順她手指,那兒是一堆產自老窯的酒,清一色53度。

冷汗,還是不要得罪這廝好。

“張姐,這個月倒是煩您照顧不少,這一杯您先喝著。還有很多事兒值得我謝您的呢!不著急啊!”

人不犯我,我不犯人;人若犯我,禮讓三分;人再犯我,我還一針;人還犯我,斬草除根。觸範這個原則的後果平寒見識過,此時對張嫵,他也無能為力了。讓一群人灌醉蕭凝本就不是什麼值得稱讚的事,如今引火燒身的事兒做了就要敢於承擔後果。

漂亮的額頭皺了又皺,只去了一半不到,胃裡早就開始燒得慌。為難的看著杯子,安靜得恐怖。有人開始明白,他們似乎弄巧成拙,惹惱了蕭凝。

素手接過杯子,一飲而盡。當然,這手也只有可能是蕭凝的,若是別人敢這麼做,今晚肯定會被放倒才能出門。

“不好意,忘了張姐是淑女名媛,這麼海飲不當。剛在真是失禮,是蕭凝不懂事,還清見諒。”

張嫵臉燒得像猴子屁股,或許是酒精的作用,又或者有別的。

“既然是慶功宴,大家要盡興哦!都停著估什麼呢!”

“大家忙了許久,該放鬆放鬆了,動手吧,不要拘泥。”平寒的補充和蕭凝的號召,氣氛又開始活躍起來。

燈光微黃,平寒看蕭凝的眼神深邃如漆黑的夜,灼灼亭亭。

夜越來越深,平寒扶著划著八字的蕭凝走出酒店,車剛開出不到100米,倒著的蕭凝坐直起來:“現在是去哪兒?”

平寒也不意外:“你想去哪兒?”

“你知道我沒出息醉?”微燻的頭湊到肩上,後面雖然沒再用啤酒杯,粗略估計一下,她還是喝了不下一瓶。

“拿啤酒杯敬白酒的人豈會酒量這麼淺。”

以手扶額,她是沒醉,但臉上紅得發燙不是裝出來的,她面板本就白,加上一沾就上臉,此時的臉色看起來格個誘人。

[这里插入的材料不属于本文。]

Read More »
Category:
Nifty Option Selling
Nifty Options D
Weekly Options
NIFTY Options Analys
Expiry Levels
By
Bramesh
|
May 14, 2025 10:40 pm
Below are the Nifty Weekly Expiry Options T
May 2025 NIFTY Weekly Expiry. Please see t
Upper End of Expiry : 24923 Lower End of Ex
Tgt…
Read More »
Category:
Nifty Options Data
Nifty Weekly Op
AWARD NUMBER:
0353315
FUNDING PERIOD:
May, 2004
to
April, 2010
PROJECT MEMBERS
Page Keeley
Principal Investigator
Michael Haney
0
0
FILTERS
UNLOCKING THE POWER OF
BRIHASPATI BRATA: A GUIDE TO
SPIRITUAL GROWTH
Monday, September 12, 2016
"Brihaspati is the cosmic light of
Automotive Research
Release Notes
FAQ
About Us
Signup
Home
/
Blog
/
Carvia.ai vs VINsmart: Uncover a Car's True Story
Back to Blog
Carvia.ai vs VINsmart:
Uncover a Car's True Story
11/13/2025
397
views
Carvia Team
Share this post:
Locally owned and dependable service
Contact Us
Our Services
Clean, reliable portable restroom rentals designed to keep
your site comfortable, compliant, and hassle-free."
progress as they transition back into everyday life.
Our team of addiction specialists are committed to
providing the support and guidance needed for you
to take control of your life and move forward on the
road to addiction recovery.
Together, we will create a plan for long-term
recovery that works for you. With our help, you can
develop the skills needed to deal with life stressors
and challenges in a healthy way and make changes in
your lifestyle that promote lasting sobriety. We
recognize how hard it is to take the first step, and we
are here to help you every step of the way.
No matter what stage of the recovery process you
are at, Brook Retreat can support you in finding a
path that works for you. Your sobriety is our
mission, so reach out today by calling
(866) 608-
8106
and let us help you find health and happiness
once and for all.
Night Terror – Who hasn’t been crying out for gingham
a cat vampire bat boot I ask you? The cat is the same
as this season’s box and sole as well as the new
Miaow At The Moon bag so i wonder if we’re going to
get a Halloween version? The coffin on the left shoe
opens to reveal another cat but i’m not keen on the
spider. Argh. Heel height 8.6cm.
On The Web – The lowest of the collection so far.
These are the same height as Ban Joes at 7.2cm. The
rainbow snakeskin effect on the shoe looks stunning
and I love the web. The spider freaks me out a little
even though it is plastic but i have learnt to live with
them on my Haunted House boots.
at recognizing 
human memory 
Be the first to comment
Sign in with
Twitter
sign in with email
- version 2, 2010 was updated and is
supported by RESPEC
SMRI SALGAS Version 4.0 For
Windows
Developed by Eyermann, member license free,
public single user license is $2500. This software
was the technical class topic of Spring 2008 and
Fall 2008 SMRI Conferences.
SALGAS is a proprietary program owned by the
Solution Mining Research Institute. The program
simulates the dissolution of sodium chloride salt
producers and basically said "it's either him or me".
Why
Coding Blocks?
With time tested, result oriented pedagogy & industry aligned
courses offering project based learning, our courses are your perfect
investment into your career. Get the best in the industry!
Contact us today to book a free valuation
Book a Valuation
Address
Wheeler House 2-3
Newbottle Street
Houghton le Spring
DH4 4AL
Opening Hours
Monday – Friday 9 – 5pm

“你還說,要知道那一杯就是三兩,以老酒坊在外面500來塊一瓶的價格,也是一百多一杯,更別說酒店裡。雖然不是我出錢,也肉疼啊!”

將手貼在臉上,冰冰涼好舒服。

“肉疼你還敬,我都差點兒被你嚇死。”穩穩開著車,音線中沒有責怪,只有微笑的因子。

“不給他們點顏色還以為我好欺負。”

蕭凝在酒城長大,從小就著微燻的空氣唸書做活,這點兒小酒還不至於嚇倒她。但她不喜歡被人算計的感覺,如果這些人她豪不在意還可以找出很多漂亮藉口一推了之,只是這一個月,多少也將他們當了朋友,朋友被人家利用整自己就不能坐而不理了。

所以她才一開始就猛吃飯,正是為稍後的戰爭作準備,如果空腹灌下那一杯,雖不醉,卻也不好受。

平寒發現和蕭凝在一起他總忍不住想笑,“那為什麼還有我一杯,我可沒參與哦!”